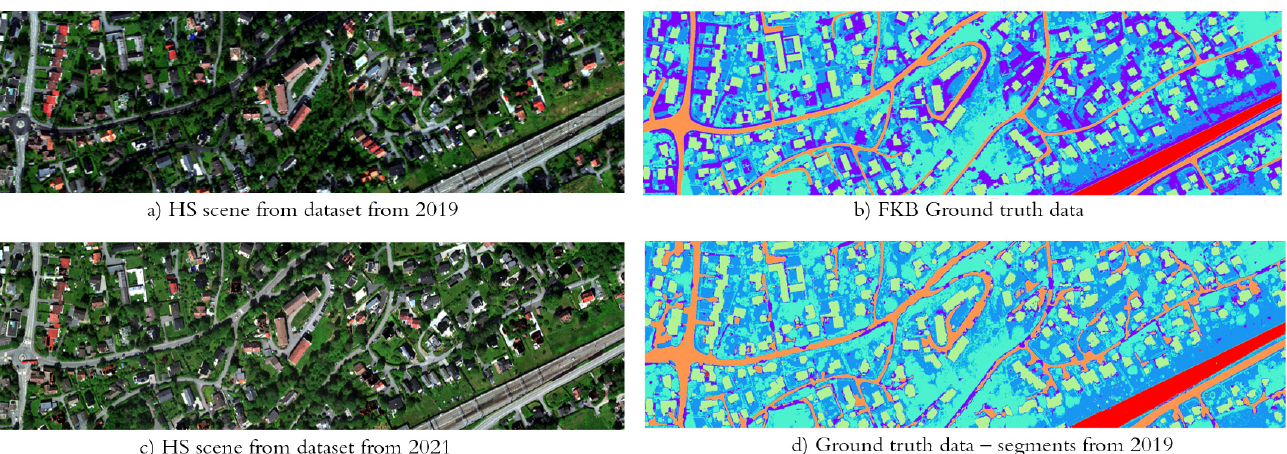
Table 2. Segmentation results without data augmentation for the dataset from 2019 and 2021 for the ResU-Net model based on MCC calculated for each class (the range scales from − 1 to 1) and overall F1 score (the range scales from 0 to 1).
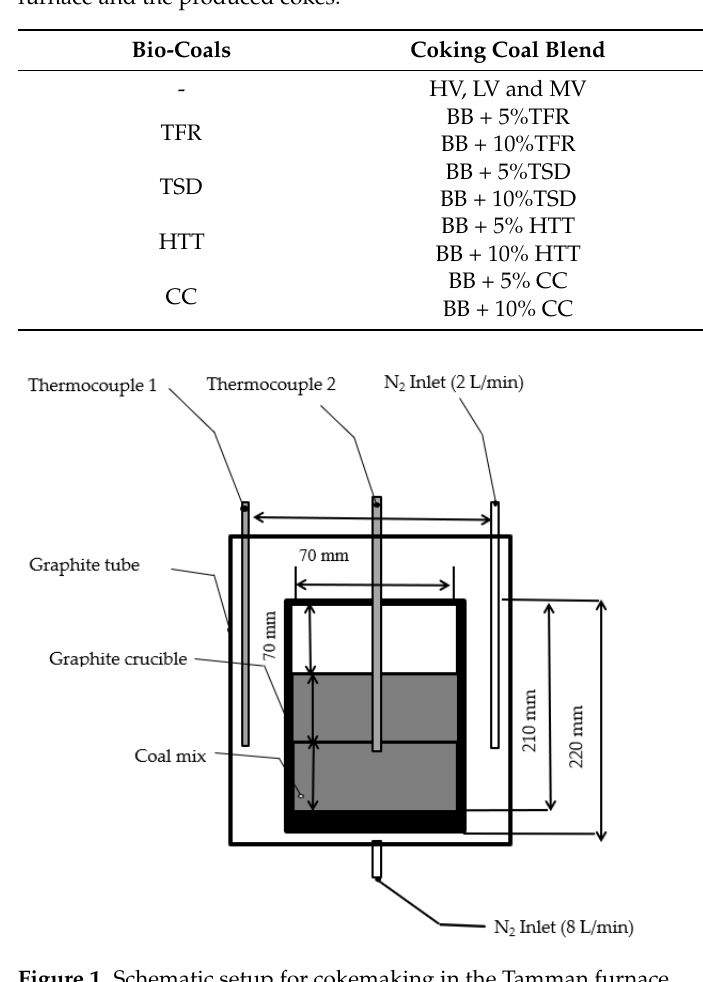
Figure 1. Schematic setup for cokemaking in the Tamman furnace.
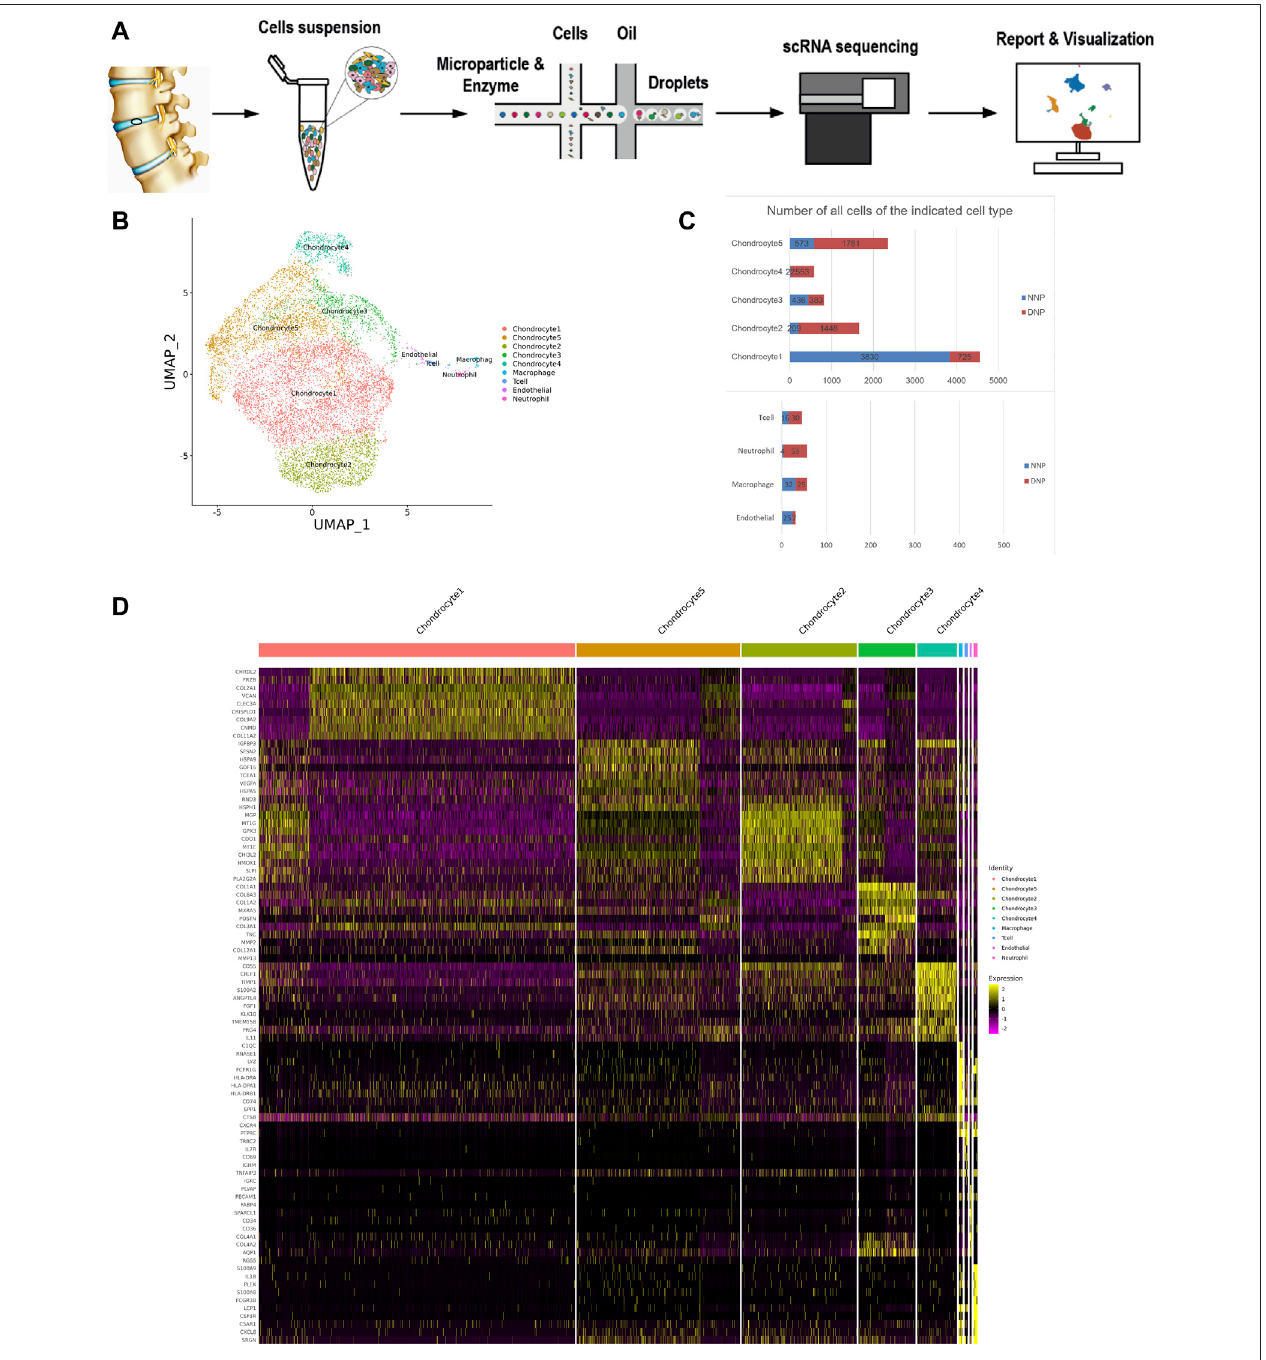
FIGURE 1 | ScRNA-seq cluster analysis of two nucleus pulposus (NNP + DNP) cells. (A) The work fl ow for collection and processing of nucleus pulposus specimensforscRNA-seq. (B) UMAPplotsof10152cells,showingtheninemajorcelltypesinnucleuspulposus. (C) Totalnumberofcellswithstackedcolumnchartfor speci fi ed cell type. (D) Heatmap showing and highlighting differentially expressed genes for each cluster.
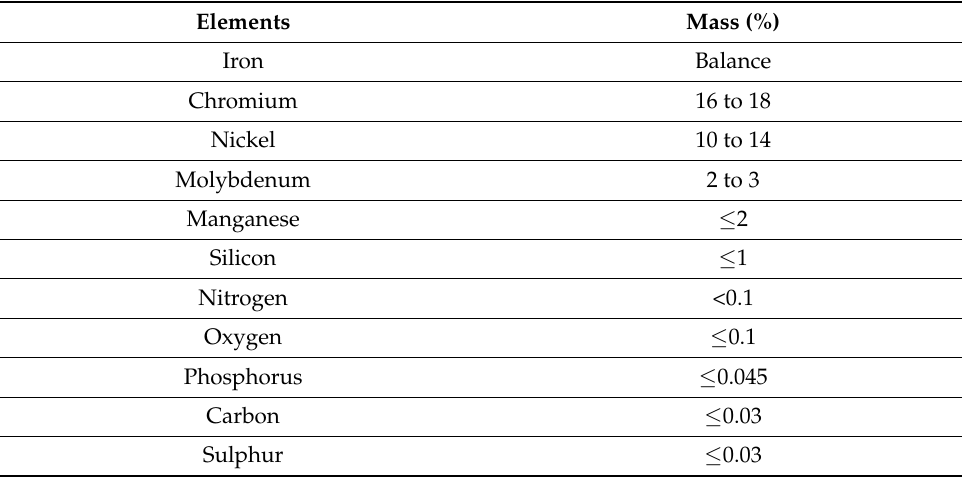
Table 1. Nominal composition of the stainless steel 316L powder used for lattice production.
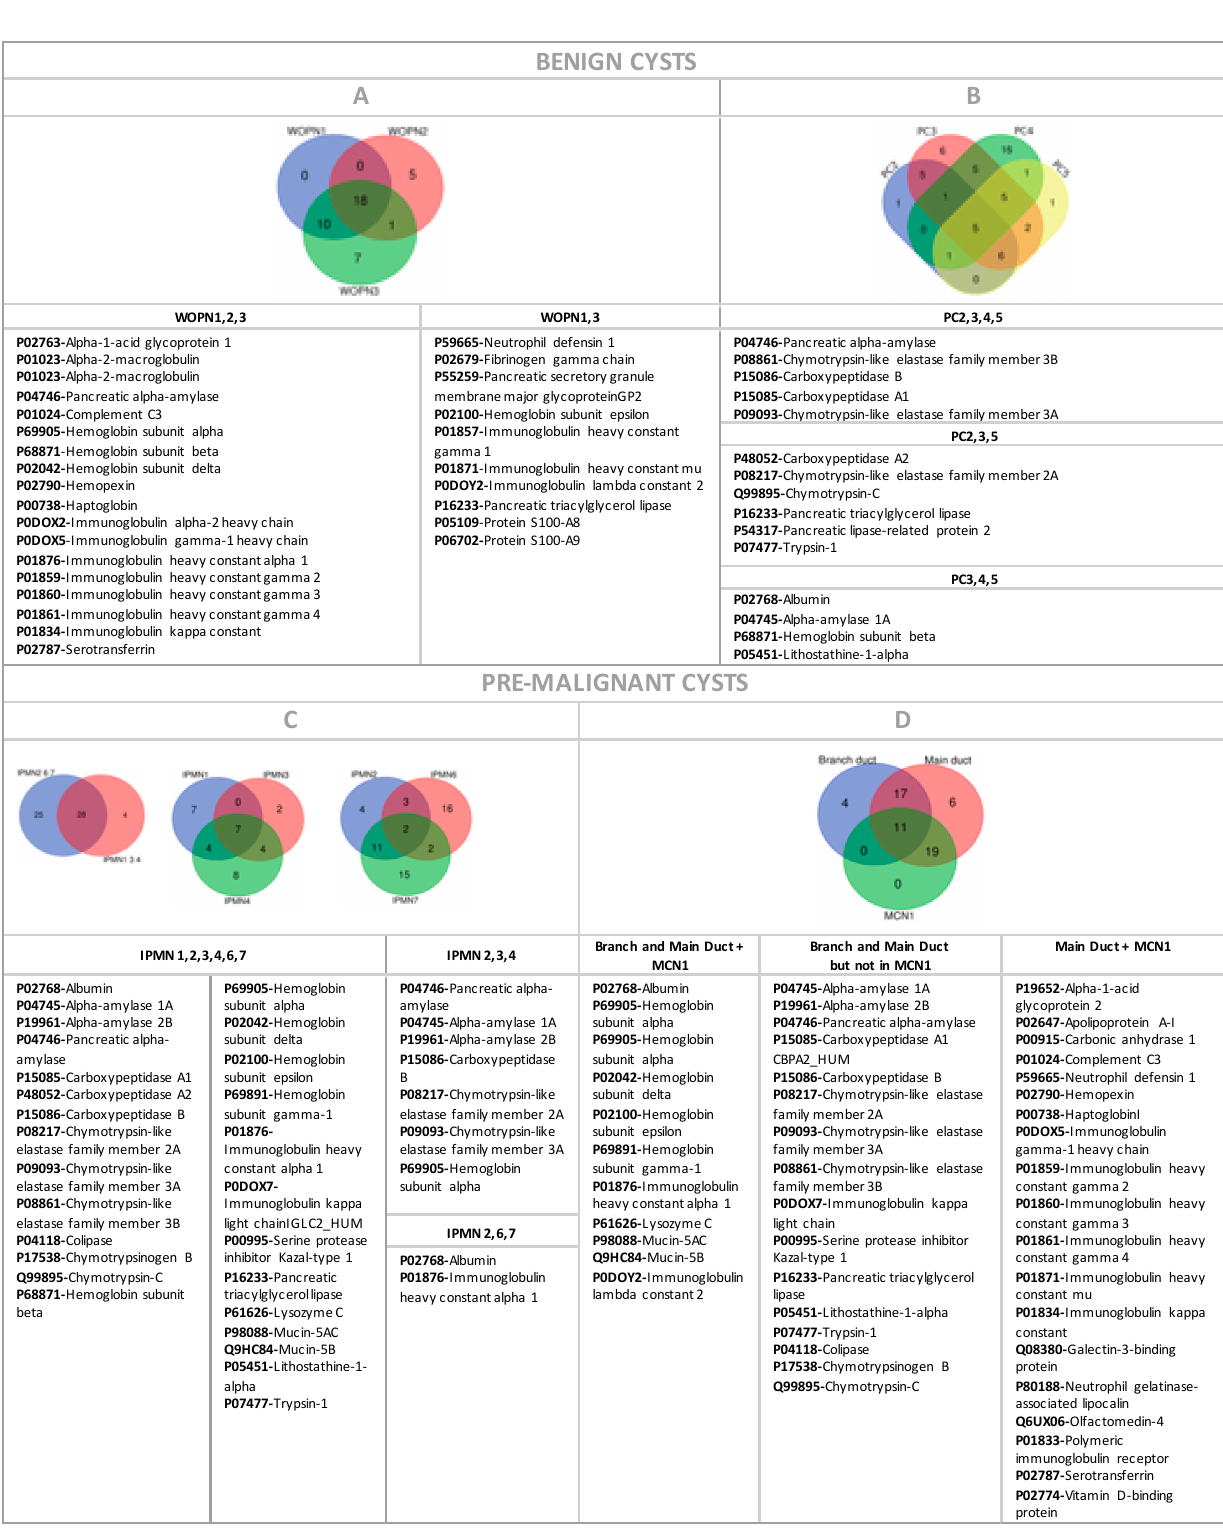
Figure 4. LC-ESI-MS/MS proteomic content of cystic samples according to cystic types: ( A ) WOPN, ( B ) PC, ( C ) IPMN, and ( D ) MCN+IPMN. Common proteins were analyzed via Venn diagrams online tool. Colors code for different groups and numbers inside each set and shared sub-sets indicate the number of identified proteins.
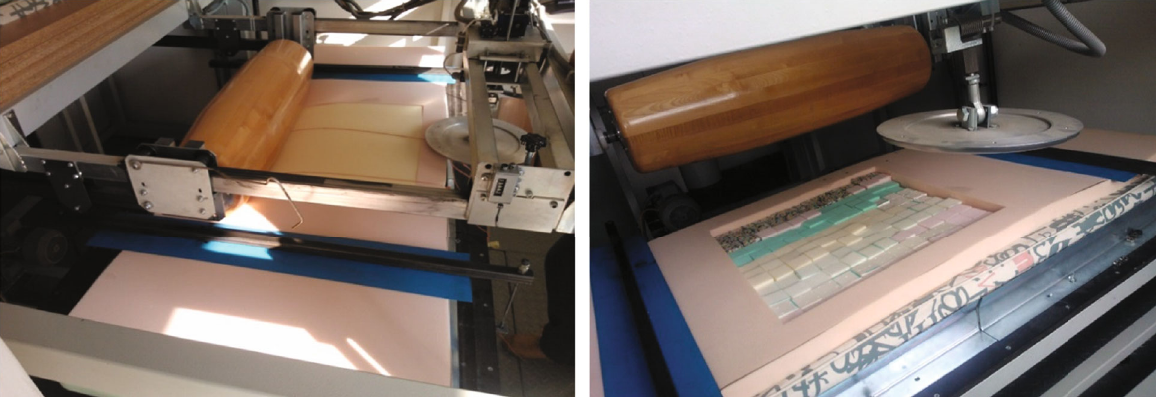
Figure 3: Images of the equipment used to simulate mechanical stress caused by repeated use.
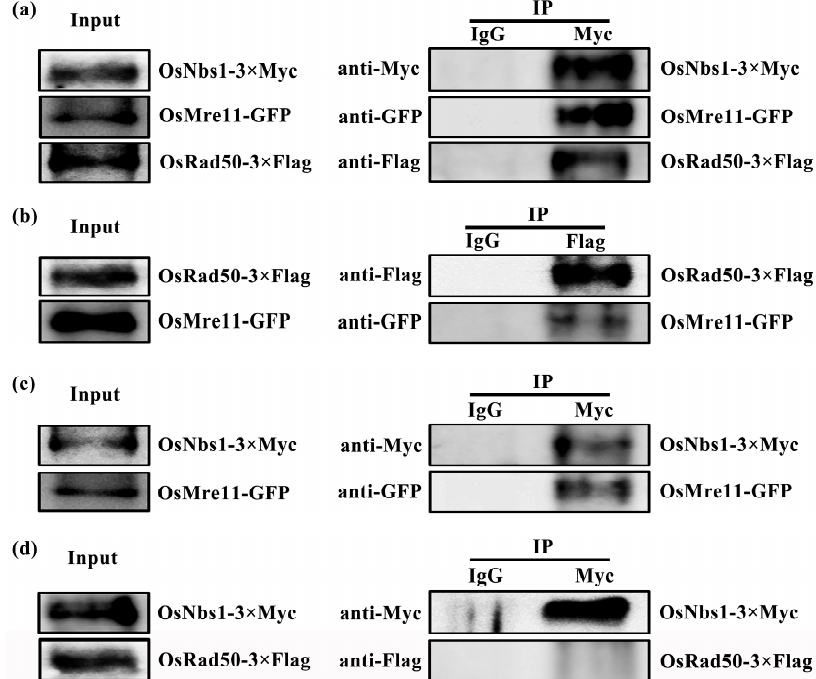
Figure 8. The interaction relationship between OsMre11, OsRad50, and OsNbs1 by coimmunoprecipitation (Co-IP) assay. ( a ) The 35S::OsNbs1-3 × Myc, 35S::OsMre11-GFP, and 35S::OsRad50-3 × Flag were immunoprecipitated using anti-Myc antibody, and analyzed using anti-Myc, anti-GFP, and anti-Flag antibodies. ( b ) The 35S::OsRad50-3 × Flag and 35S::OsMre11-GFP were immunoprecipitated using anti-Flag antibody, and analyzed using anti-Flag and anti-GFP antibodies. ( c ) The 35S::OsNbs1-3 × Myc and 35S::OsMre11-GFP were immunoprecipitated using anti-Myc antibody, and analyzed using anti-Myc and anti-GFP antibodies. ( d ) The 35S::OsNbs1-3 × Myc and 35S::OsRad50-3 × Flag were immunoprecipitated using anti-Myc antibody, and analyzed using anti-Myc and anti-Flag antibodies. ( a – d ) IgG was the negative control group.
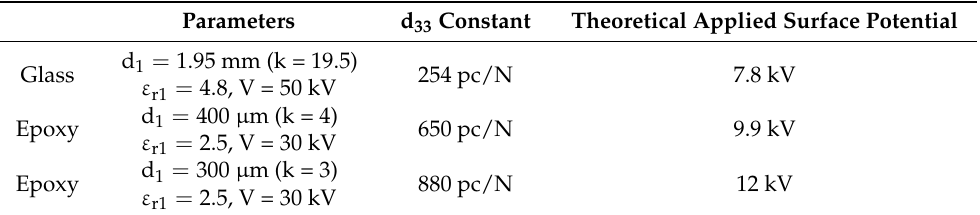
Table 1. Maximum d 33 constant obtained and estimated theoretical applied surface potential of the sample with the three different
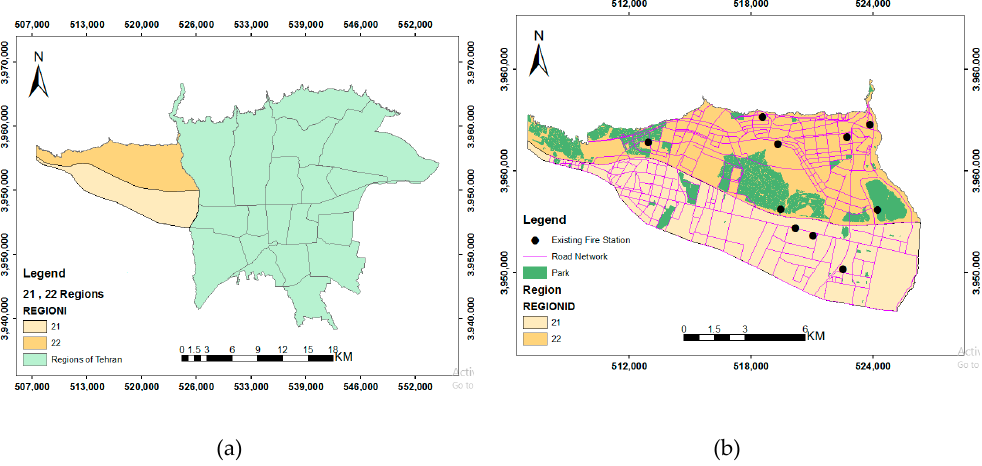
Figure 2. ( a , b ) Location of existing and potential fire stations and the main road network in Tehran’s 21 st and 22 nd districts (in UTM zone 39N map projection system).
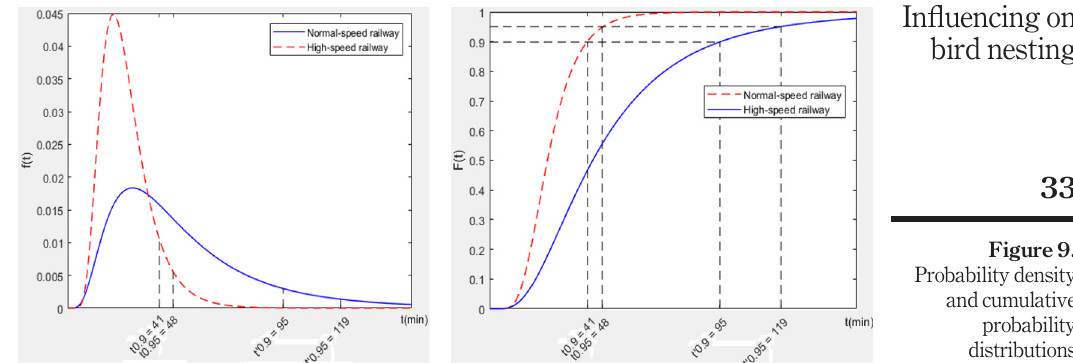
Figure 9. Probability density and cumulative probability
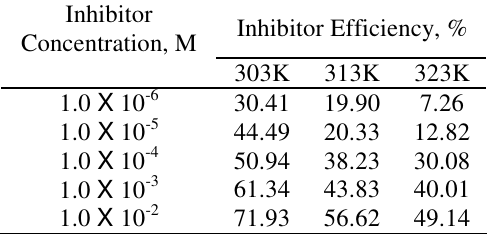
Table 4. The inhibition efficiency (%) for mild steel corrosion in 2 M HCl solution by pyridoxolhydrochloride at different temperatures.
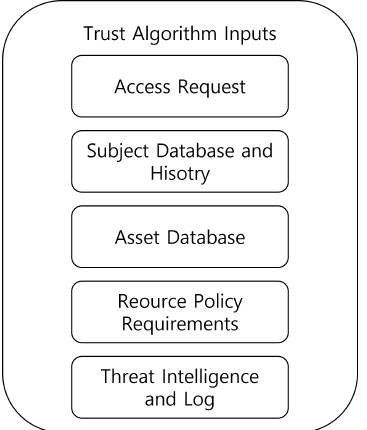
Figure 2. Trust Algorithm in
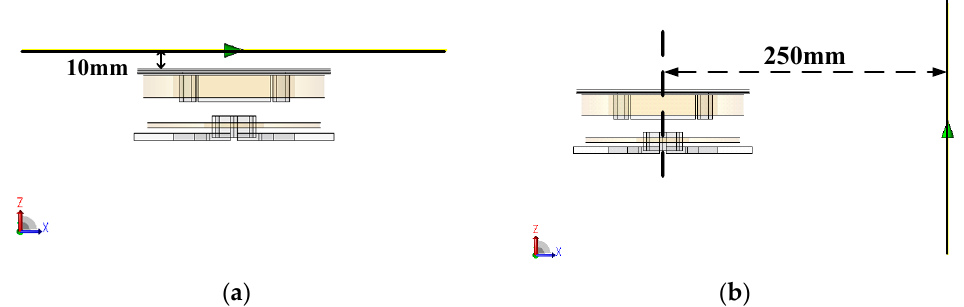
Figure 7. Schematic diagram of simulated measurement position. ( a ) Radial position 10 mm above the receiving coil. ( b ) Axial position 250 mm outside the magnetic coupler.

__________________________________________________

TASK GOAL> Identify all lines in the records above with the word "Schematic".

ANSWER TO THE PROBLEM>
Figure 1. Schematic setup for cokemaking in the Tamman furnace.
Figure 7. Schematic diagram of simulated measurement position. ( a ) Radial position 10 mm above the receiving coil. ( b ) Axial position 250 mm outside the magnetic coupler.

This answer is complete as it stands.